Generative feedback loops
Rohit: Yeah, I think it’s interesting. I haven’t given it much thought until now, but I can imagine people building data lakes to store a bunch of data for querying or training purposes. This concept seems almost like a vector data lake or vector link, where you have so many embeddings that you can perform various computations, calculations, and training on it.
Semantic caching is a similar idea; we're storing outputs for specific use cases. I can definitely think of evaluations, validations, and even fine-tuning as potential applications.
What other use cases have you seen for generative feedback loops?
Host: Well, I agree that semantic caching might be the new headline for this concept. The idea of using a newsletter with a CRM to write personalized messages is interesting. Another aspect specific to the search is that if I take our podcast and start indexing it, I can use the raw podcast clips. I pass those to a language model and ask it to summarize the content.
By indexing the summaries, I achieve much better search results because the transformed content enhances the embedding. This has been my favorite approach in the search context—transforming the data for a better index.
There’s also the ability to extract structured data from the text chunks, which makes chunking text with vector databases a deep topic. The headline here is that technologies like Portkey and the overall trend of LLM inference costs decreasing are providing more options. For instance, we have the latest Llama 2 model, and before that, the MPT 30 billion model was released. As these technologies continue to become cheaper, I believe concepts like the tree of thoughts and generative feedback loops are currently hindered by their cost.

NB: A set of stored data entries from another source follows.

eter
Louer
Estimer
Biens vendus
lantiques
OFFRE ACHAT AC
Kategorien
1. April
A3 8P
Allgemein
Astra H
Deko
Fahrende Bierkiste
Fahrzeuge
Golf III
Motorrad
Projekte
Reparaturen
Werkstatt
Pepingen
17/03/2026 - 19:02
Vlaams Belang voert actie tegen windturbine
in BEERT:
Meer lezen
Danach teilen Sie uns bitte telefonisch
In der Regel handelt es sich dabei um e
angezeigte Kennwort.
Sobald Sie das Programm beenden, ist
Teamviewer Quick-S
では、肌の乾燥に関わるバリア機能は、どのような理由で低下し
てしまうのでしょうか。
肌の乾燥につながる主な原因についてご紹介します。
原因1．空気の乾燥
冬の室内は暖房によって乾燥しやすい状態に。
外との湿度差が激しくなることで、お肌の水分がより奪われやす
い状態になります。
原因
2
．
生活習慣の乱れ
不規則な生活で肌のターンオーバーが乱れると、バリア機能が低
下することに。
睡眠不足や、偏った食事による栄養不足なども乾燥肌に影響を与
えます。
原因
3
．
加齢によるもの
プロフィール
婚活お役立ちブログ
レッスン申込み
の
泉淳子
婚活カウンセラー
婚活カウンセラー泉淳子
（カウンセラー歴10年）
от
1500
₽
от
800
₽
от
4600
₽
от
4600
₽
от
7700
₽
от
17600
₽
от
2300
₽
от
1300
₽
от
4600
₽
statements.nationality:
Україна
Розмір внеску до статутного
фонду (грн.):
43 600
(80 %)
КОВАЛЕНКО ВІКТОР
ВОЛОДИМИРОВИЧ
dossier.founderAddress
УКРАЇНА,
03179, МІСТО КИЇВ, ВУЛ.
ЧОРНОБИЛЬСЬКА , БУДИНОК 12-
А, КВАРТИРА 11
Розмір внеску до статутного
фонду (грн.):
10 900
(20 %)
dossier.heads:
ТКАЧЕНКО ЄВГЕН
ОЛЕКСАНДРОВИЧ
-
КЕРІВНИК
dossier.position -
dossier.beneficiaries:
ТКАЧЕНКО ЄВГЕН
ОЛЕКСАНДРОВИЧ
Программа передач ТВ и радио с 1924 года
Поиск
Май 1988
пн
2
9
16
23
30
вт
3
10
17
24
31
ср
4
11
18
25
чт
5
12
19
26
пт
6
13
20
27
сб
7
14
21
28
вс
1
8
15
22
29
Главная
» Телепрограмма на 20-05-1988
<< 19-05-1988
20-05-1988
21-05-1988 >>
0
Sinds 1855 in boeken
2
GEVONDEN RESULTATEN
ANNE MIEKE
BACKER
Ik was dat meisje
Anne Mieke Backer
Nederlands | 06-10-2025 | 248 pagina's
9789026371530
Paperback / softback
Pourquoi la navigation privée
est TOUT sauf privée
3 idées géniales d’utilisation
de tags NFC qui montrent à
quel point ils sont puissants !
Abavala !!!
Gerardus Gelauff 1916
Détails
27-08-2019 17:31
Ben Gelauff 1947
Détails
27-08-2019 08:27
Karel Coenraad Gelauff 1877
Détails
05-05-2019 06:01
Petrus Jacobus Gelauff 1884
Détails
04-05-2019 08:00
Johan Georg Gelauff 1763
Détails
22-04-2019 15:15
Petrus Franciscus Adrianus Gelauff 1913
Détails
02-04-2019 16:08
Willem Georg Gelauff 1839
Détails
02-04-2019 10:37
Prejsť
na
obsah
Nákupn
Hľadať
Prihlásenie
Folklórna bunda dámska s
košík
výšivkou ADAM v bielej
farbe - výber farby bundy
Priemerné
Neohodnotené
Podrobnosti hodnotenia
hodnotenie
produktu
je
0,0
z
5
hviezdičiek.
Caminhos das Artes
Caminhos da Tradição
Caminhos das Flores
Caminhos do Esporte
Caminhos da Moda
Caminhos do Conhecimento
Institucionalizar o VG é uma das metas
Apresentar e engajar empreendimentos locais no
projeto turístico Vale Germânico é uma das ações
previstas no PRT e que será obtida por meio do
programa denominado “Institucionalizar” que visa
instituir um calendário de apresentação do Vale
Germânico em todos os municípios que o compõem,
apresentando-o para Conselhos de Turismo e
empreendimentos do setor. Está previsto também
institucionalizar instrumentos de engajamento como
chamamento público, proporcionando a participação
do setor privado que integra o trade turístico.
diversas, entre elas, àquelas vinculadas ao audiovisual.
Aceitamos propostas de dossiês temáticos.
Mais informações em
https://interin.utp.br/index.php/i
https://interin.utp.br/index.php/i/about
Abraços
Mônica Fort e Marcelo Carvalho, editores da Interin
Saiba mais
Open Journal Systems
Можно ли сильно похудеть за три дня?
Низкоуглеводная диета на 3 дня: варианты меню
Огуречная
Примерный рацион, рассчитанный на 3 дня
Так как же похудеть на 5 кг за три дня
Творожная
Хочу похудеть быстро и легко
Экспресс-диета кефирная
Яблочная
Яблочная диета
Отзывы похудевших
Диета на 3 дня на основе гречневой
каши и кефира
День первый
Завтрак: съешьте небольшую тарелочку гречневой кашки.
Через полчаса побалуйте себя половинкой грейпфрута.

Rohit: 100%. I think it’s about the cost of inference, as well as the current resistance from people to use multiple language models. However, I believe we will start to see over the next few months that people begin to utilize maybe two, three, or even 20 different models for various use cases. There will likely be some orchestration between them to ensure optimal performance based on the CAP theorem—balancing cost, accuracy, and performance.
You’ll have a small router in the middle, distributing calls to the appropriate models. This approach will enable companies to collect and store more data. As LLM inference costs continue to decrease, I anticipate that vector searches will also become cheaper, leading people to want to store and search through larger datasets.
Host: Yeah, I definitely think of this as speculative design theory, where we’re looking far into the future. What you mentioned about managing 15 to 20 model inferences—whether that’s using GPT cloud or introducing fine-tuned models—is absolutely a massive emerging space in the AI market.
Thank you so much for joining the podcast! This was an incredible discussion, and I had a lot of fun picking your brain on these topics. You've definitely changed my mind on semantic caching; I now see it as very useful. I’m excited to follow Portkey and see how all these developments unfold.
Rohit: Absolutely. It was great chatting with you. As I was talking with you, a lot of new ideas also popped into my head, so I'm gonna write about them now. But thanks so much for inviting me, Connor, was amazing doing this with you.